# Need of refining aluminium and Hoope vs Hall–Héroult processes

Recently I was taught how aluminium is commercially extracted. The ore is first concentrated by leaching either by Bayer's process for red bauxite (impurity: $$\ce{Fe2O3}$$) or by Serpeck's process for white bauxite (impurity: $$\ce{SiO2}$$).

Then alumina is reduced electrolytically via Hall–Héroult's process directly to 99% pure aluminium.
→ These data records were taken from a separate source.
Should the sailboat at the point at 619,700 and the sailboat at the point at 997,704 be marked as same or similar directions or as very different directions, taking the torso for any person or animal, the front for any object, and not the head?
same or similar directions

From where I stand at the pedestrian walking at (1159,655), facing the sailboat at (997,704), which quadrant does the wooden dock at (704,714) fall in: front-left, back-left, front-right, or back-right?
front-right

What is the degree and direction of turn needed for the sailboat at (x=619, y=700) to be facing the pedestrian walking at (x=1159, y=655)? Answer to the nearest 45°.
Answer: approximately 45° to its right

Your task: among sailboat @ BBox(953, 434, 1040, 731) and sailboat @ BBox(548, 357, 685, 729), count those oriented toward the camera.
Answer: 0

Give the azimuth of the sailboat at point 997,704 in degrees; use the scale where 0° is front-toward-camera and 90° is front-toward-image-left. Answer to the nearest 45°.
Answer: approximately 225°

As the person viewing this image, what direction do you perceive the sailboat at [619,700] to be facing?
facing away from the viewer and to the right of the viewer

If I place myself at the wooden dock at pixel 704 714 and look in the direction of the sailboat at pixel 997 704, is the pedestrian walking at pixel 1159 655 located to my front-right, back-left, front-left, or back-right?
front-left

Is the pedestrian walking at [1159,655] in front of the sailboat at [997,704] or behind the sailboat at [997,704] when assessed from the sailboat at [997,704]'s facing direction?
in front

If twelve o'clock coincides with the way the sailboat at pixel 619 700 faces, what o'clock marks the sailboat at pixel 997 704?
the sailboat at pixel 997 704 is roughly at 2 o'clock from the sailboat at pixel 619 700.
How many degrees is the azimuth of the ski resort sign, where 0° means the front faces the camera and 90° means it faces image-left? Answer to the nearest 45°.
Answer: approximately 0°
But for further purification to remove remaining copper or iron impurities, Hoope's process is executed to get 99.99% pure $$\ce{Al}$$.

Since both processes involve electrolysis, and the materials added are similar in both (except $$\ce{BaF2}$$) with same graphite electrodes, shouldn't we get the same purity in both process (thus not requiring a further refinement)?
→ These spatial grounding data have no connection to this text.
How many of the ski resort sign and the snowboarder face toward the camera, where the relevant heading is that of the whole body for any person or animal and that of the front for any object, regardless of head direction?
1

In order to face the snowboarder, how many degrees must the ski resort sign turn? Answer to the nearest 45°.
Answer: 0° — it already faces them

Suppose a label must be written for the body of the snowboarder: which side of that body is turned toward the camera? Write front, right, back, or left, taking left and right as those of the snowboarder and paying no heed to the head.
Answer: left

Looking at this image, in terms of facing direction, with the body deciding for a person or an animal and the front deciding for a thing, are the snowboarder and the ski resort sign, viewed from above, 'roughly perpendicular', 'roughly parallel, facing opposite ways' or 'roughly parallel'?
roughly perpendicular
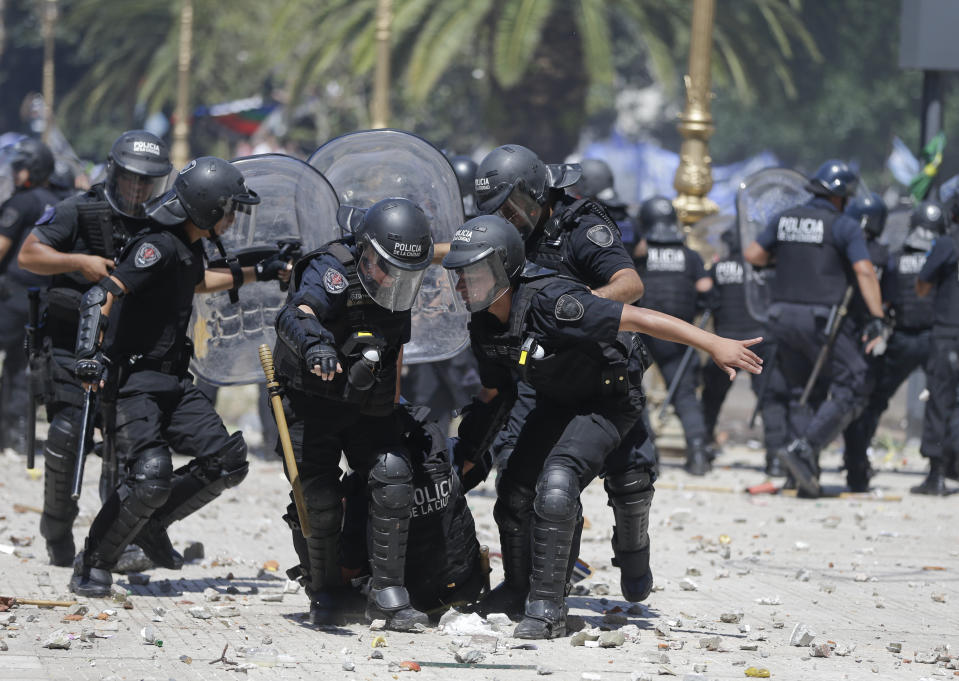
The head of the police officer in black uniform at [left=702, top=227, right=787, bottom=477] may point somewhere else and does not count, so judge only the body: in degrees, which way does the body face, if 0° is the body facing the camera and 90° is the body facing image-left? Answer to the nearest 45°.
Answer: approximately 180°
Also, the arrangement of the electrodes are exactly opposite to each other. Hoope's argues that pure aluminium is lighter and thus floats so cathode is kept at top, but why doesn't that logic work in Hall–Héroult's? The difference in purity varying by 0.99% and the electrolyte used being same.

Any insight into this matter is helpful because I haven't been able to come to a convincing conclusion.

• But why doesn’t that logic work in hall-Heroult? : You answered it yourself - the $\ce{BaF2}$ mixture is much more heavier than $\ce{Al}$. – Aniruddha Deb Jan 1 at 16:17
• Ok so you seem to be right that BaF2 is heavier than Al, but Na3AlF6(cryolite) is not. So it should possibly float over the pure molten Al in Hoope's process? Making the conditions same as for Hall-Heroults. – Sir Arthur7 Jan 2 at 16:37
• Moreover I feel that adding cryolite is lot more necessary than BaF2, and Wikipedia says that "en.wikipedia.org/wiki/Hall%E2%80%93H%C3%A9roult_process" molten Al is heavier than cryolite, so it should sink down both in Hall-Heroult's and Hoope's processes. I don't think there's anything to argue on that. – Sir Arthur7 Jan 2 at 16:51

Edit: Thinking about it some more, the reason for the mixing may be due to where the $$\ce{CO2}$$ gas is formed. ($$\ce{Al2O3 + C_{electrode} -> Al +CO2}$$) Bubbles formed a the bottom of the cell would rise up and cause more stirring than if they formed near the top of the cell.